When R and I left the doctor’s office holding Gabriel’s hands and he had quieted down now that he had proved who he was, we found an April day with pink and white petals covering the sidewalks and parked cars, and a light breeze. We got into the car and buckled Gabriel into his seat, and before R even started the engine, we looked at each other and started to laugh. Really laugh. I’m not sure we understood why, since this autism thing was veryverygrave andserious, and not, as they say, a laughing matter; it could have had a genesis similar to my grandmother’s funeral when my sister and I started giggling—not because anything about it was remotely funny, but because sometimes the momentous begs the tragic and the mind wi
ll grab for absurdity instead. I think there was something else, also, having to do with language itself—now we had the word for why.

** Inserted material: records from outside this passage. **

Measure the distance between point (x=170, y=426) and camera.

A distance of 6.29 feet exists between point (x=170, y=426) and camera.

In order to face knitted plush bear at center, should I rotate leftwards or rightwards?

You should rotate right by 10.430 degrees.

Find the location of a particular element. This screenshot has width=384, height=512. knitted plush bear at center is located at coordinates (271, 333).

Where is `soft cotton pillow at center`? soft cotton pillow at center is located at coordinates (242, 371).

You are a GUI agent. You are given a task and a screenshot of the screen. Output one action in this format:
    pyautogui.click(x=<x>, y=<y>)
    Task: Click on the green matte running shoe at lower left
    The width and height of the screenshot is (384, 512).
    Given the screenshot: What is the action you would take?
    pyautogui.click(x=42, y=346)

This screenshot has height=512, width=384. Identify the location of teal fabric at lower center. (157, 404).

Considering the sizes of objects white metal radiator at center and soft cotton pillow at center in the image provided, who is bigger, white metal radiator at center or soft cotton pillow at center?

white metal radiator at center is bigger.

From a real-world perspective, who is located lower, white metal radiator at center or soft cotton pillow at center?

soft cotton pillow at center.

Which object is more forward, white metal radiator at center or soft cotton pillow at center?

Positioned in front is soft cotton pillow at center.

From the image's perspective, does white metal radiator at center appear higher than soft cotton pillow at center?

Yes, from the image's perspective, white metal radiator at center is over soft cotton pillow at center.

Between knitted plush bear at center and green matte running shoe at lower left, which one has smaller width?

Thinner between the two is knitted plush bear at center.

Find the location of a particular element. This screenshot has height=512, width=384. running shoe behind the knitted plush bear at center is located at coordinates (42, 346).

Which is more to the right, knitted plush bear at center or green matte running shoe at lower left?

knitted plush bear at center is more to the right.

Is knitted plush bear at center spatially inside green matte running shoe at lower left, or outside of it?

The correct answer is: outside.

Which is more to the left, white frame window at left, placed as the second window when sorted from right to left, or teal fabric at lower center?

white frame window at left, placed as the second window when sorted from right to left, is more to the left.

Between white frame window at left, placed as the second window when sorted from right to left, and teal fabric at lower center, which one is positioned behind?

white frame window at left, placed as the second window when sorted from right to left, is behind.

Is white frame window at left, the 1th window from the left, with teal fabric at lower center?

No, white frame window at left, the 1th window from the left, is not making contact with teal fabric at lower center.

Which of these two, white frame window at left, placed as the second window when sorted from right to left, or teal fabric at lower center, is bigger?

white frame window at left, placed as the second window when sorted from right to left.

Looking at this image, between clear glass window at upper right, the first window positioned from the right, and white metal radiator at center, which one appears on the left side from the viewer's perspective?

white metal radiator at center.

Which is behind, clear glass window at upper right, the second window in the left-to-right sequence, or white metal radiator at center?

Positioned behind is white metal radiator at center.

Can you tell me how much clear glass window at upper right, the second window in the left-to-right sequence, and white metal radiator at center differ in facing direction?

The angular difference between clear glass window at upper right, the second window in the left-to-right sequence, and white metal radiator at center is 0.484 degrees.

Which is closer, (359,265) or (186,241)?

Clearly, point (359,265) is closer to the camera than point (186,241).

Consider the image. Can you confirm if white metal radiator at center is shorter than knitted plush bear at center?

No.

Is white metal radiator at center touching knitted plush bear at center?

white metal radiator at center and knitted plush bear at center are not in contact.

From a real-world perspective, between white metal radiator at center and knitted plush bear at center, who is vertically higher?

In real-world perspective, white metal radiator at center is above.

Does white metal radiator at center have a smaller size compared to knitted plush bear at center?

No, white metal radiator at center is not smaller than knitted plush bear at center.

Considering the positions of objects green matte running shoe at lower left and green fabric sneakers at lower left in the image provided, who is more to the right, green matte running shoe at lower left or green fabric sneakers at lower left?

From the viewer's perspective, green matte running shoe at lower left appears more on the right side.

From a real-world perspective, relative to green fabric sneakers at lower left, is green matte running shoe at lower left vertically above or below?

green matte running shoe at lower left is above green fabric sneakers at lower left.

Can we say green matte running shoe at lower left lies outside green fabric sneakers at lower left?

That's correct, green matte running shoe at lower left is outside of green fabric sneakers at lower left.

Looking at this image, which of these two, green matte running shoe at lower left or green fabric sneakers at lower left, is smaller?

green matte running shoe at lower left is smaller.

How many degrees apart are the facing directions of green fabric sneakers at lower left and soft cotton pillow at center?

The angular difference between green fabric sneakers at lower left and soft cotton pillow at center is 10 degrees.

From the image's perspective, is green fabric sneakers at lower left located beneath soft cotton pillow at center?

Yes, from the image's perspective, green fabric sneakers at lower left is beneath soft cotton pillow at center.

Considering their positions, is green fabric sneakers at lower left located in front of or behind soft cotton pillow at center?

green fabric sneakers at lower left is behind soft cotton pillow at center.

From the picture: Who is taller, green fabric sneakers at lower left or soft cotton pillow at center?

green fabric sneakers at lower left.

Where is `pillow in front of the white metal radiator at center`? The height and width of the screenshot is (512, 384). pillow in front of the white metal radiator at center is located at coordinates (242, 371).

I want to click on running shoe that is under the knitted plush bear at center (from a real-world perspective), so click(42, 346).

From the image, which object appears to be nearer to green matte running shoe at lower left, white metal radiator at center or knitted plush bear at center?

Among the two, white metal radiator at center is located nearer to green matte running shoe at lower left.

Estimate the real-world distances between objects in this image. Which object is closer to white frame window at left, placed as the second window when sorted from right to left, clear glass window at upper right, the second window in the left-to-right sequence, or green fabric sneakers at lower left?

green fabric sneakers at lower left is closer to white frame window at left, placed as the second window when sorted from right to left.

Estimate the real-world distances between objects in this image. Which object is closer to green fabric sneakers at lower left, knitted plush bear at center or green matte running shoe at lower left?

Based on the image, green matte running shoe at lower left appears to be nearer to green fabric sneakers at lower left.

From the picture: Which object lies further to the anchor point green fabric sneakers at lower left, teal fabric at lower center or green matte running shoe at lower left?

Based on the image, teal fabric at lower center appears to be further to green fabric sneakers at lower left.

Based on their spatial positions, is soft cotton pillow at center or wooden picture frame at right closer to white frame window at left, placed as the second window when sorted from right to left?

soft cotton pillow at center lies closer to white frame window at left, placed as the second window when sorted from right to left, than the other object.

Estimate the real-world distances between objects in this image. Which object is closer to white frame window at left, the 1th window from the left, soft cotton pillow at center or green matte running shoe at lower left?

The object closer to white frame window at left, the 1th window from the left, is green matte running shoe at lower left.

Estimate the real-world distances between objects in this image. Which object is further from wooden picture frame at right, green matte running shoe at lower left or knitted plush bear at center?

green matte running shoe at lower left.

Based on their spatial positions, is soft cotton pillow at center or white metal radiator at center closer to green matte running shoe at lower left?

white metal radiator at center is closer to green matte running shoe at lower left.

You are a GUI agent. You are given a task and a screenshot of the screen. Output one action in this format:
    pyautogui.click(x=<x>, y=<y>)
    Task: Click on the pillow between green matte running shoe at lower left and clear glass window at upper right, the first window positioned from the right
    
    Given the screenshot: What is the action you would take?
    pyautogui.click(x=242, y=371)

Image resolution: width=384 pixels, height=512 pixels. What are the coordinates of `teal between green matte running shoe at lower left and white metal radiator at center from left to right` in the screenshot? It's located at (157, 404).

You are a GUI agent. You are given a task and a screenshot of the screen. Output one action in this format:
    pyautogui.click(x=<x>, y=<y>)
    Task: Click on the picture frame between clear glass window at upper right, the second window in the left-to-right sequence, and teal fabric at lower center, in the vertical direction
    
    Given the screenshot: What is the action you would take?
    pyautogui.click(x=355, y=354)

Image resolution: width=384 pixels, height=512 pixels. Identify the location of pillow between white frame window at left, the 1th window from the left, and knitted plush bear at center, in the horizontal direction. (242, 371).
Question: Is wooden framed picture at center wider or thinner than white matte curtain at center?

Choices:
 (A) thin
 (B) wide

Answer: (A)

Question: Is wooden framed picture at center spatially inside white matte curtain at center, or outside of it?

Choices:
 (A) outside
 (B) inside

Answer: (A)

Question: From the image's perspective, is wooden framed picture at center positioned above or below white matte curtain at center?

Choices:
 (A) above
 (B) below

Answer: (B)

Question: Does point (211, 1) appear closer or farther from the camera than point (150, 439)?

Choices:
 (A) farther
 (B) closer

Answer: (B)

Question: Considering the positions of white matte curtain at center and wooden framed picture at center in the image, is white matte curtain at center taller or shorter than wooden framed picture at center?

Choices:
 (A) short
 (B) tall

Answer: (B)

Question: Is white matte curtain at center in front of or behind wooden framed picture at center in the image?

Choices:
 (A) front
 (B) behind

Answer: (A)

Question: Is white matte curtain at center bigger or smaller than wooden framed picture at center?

We did take Gabriel to be examined by a psychiatrist, a very experienced one who was at the end of her career and who, like Dr. P, had seen everything there was to see of the syndromes that can collect in the net of a single child. Hers was another of the offices trapped in time. There was an L-shaped sofa that we sank into, cabinets and shelves filled with files and books all around us, and an assortment of toys that S, who had come along, became absorbed in while the doctor held a thick file on her lap and watched Gabriel. He sat between R and me and took in his surroundings as he does, which is to say peripherally. I have wondered what he thinks at these moments, when he is being assessed and observed, when the doctor asks him questions and he tilts his head slightly in response. As he sat on Dr. M’s sofa, he looked as though this scene was in keeping with his expectations, and I took that to mean that we had come to the right place. Perhaps a couple of weeks had passed between the time of Dr. P’s assessment and this one, and I had grown used to the idea of autism in that short period. As Dr. M observed Gabriel and took extensive notes about his development, going back in time to gestation, we were really progressing to a truth I had known all along, that his autism was as old as he was, that it had accompanied us all this way, unacknowledged but nevertheless there. So much there in fact that its cumulative effect seemed greater than that of Down syndrome. In the realm of brainstorms, it was, within Gabriel, a more potent system. Some parents of children on the spectrum have told me how limiting they find the diagnosis, that the act of naming the mystery doesn’t bring enlightenment or relief and instead can mean that their child is rigidly perceived by other people, especially school staff. When Dr. M confirmed Gabriel’s autism, however, my response was the antithesis of what I’d experienced when Dr. P first gave the diagnosis; this time I was accepting. Before we knew what to call it, autism had actually felt more dangerous. Now it was quieter, smaller. Still a gyre with a wide-open eye, but the storm had a name.